** Material supplied **

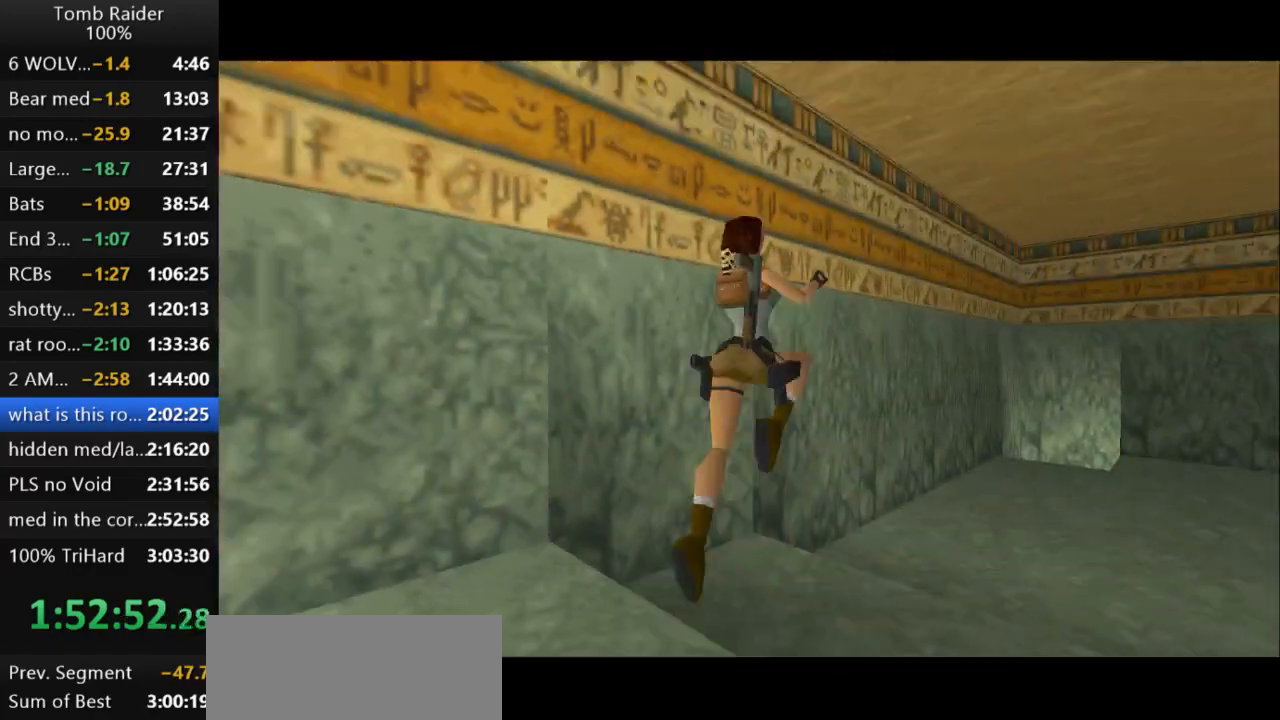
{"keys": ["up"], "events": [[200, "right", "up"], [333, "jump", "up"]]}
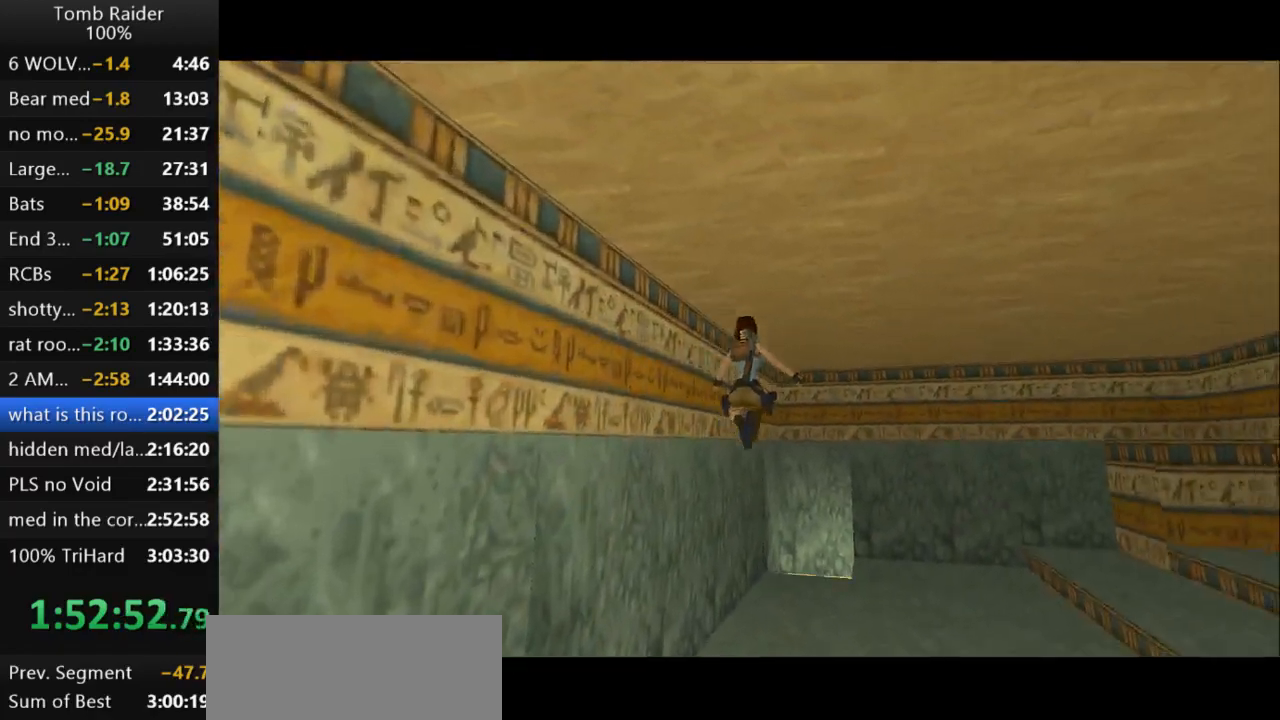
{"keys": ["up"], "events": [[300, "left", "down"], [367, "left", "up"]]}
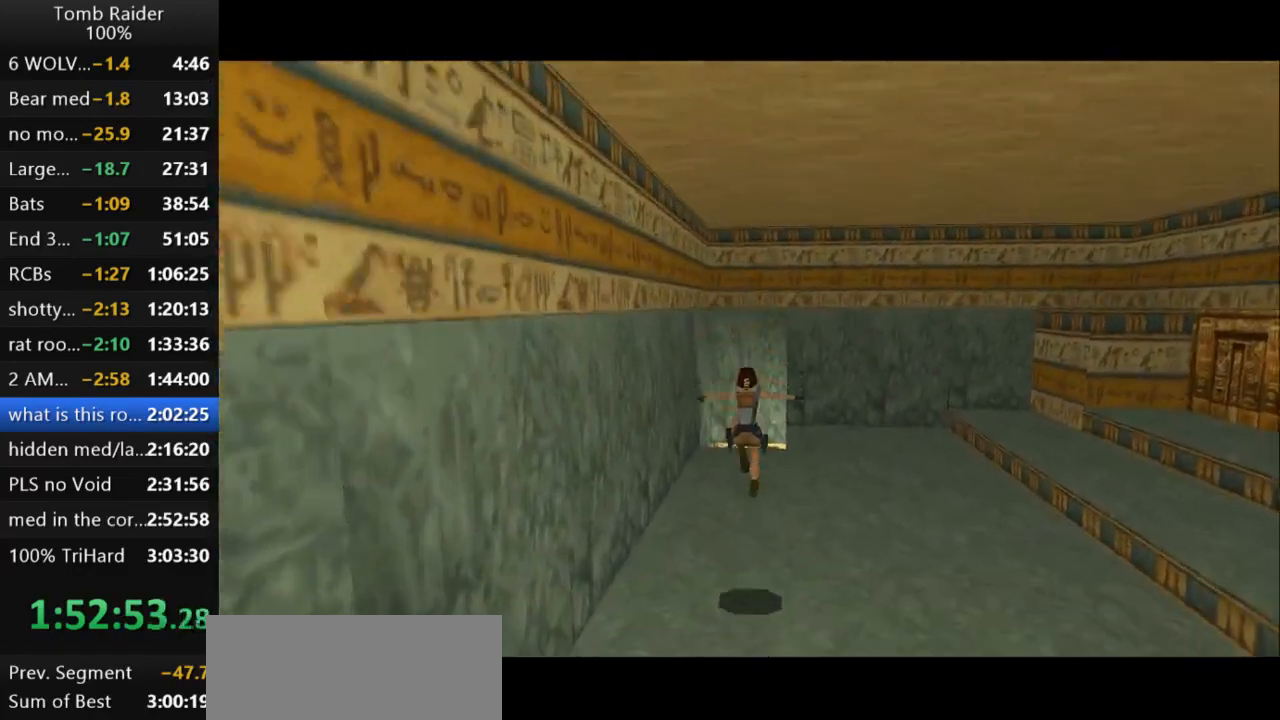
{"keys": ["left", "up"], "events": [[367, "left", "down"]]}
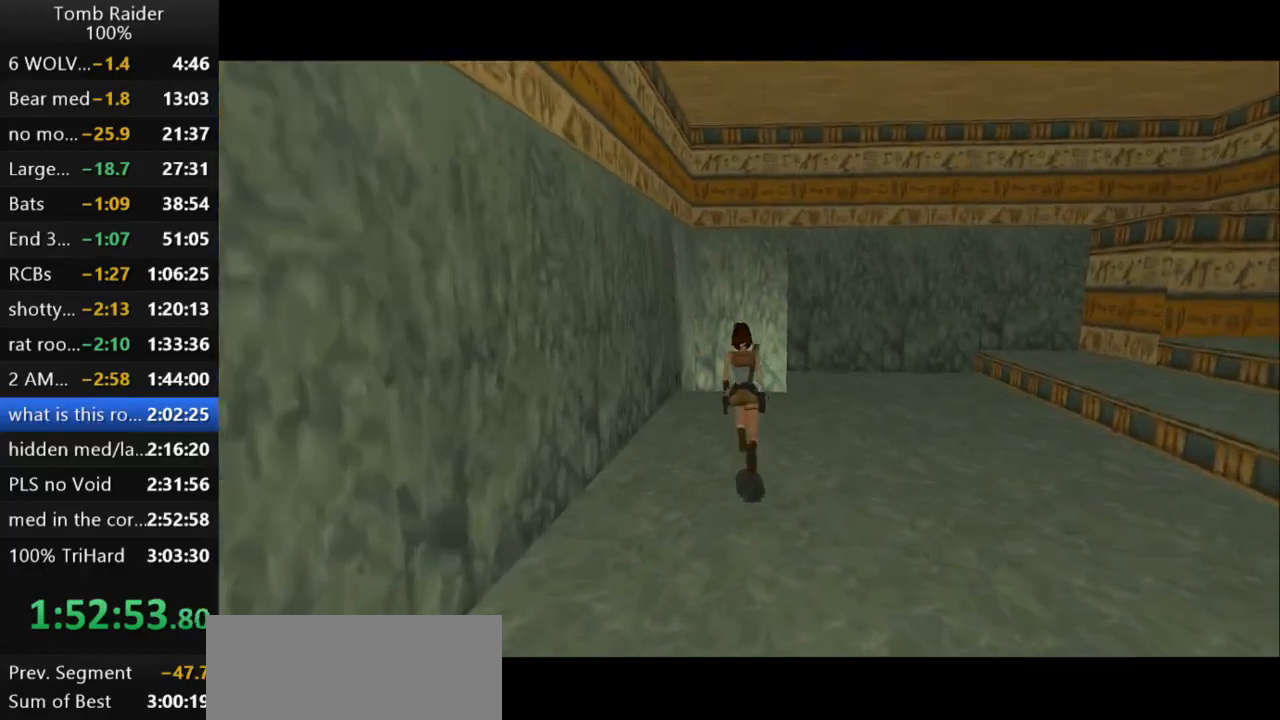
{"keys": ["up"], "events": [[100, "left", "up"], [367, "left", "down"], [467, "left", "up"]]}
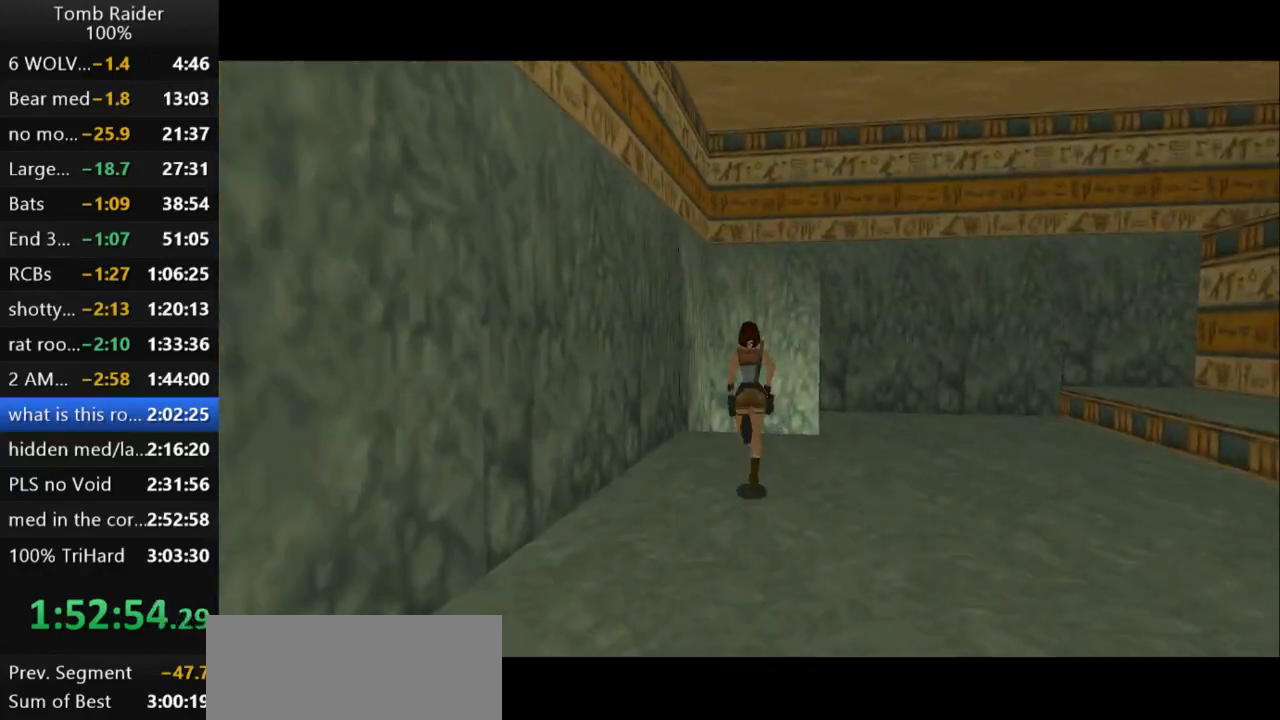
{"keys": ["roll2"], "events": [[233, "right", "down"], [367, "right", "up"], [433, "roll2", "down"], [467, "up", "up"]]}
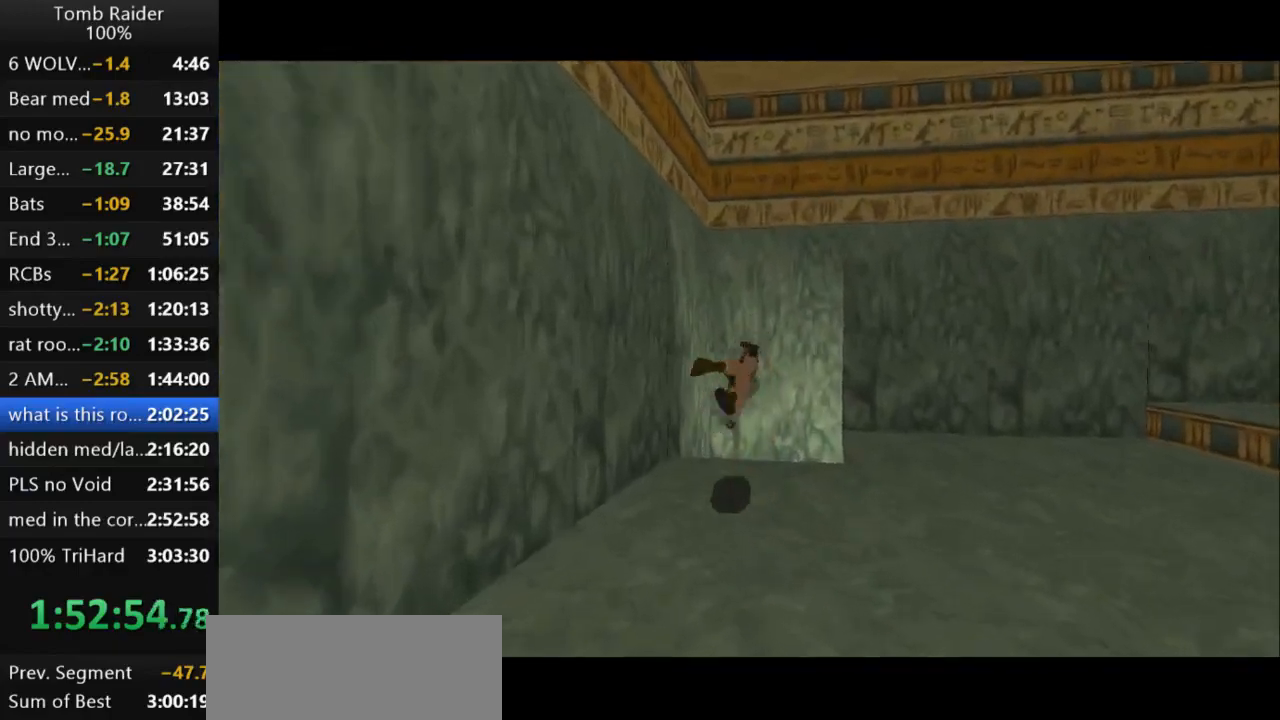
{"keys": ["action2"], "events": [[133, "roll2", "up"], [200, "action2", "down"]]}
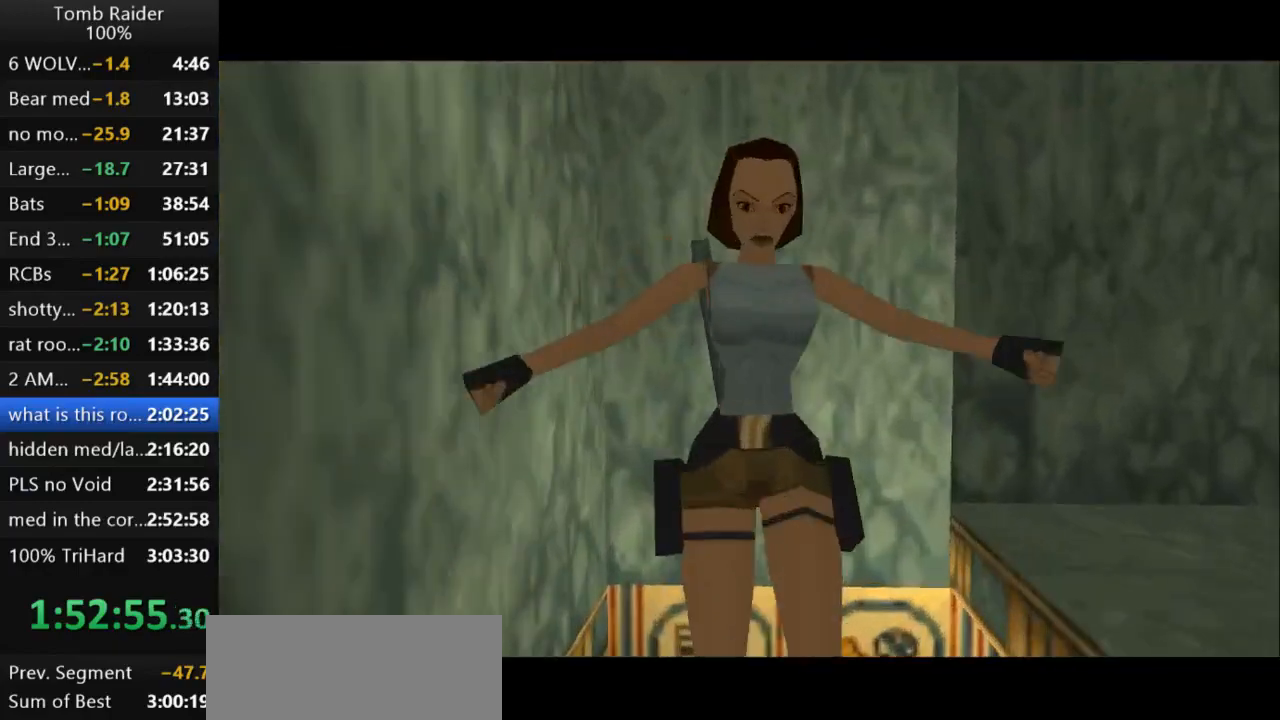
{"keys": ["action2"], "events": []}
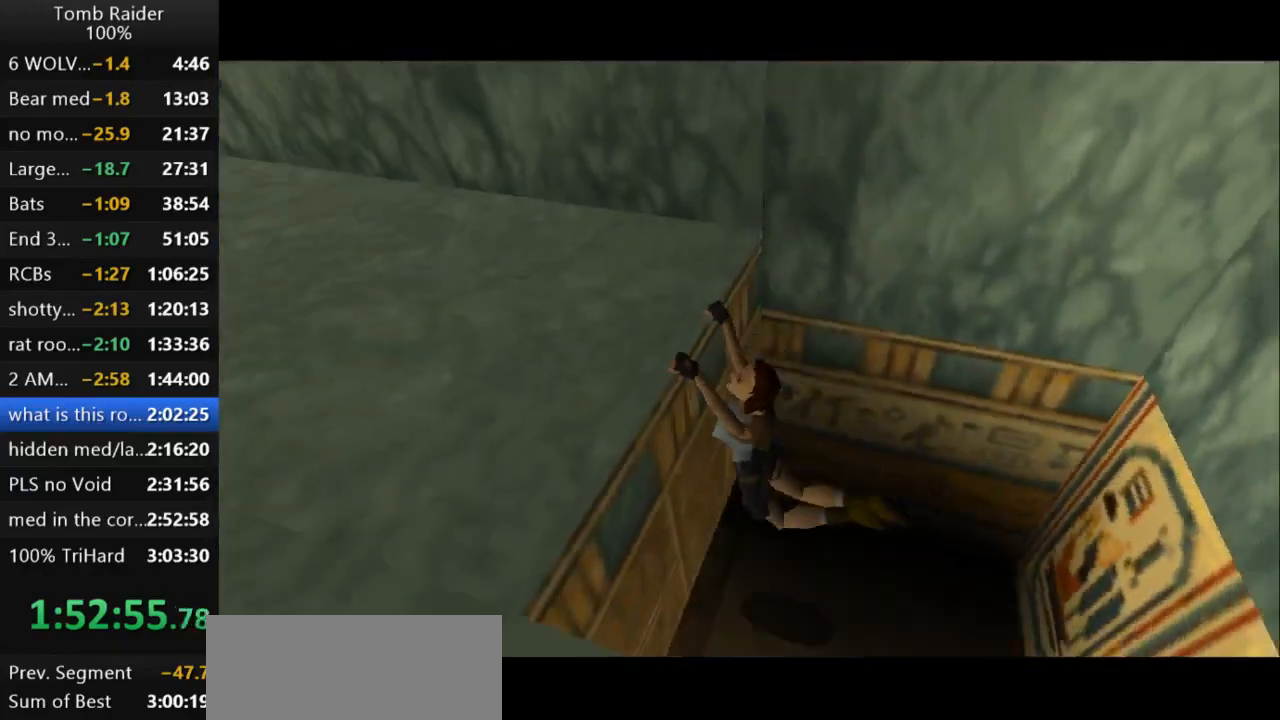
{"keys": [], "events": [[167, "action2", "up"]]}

** What you are asked to do **
This task calls for the number of lines in the entries that contain the string "right", with no accompanying text.

** Solution to the problem **
2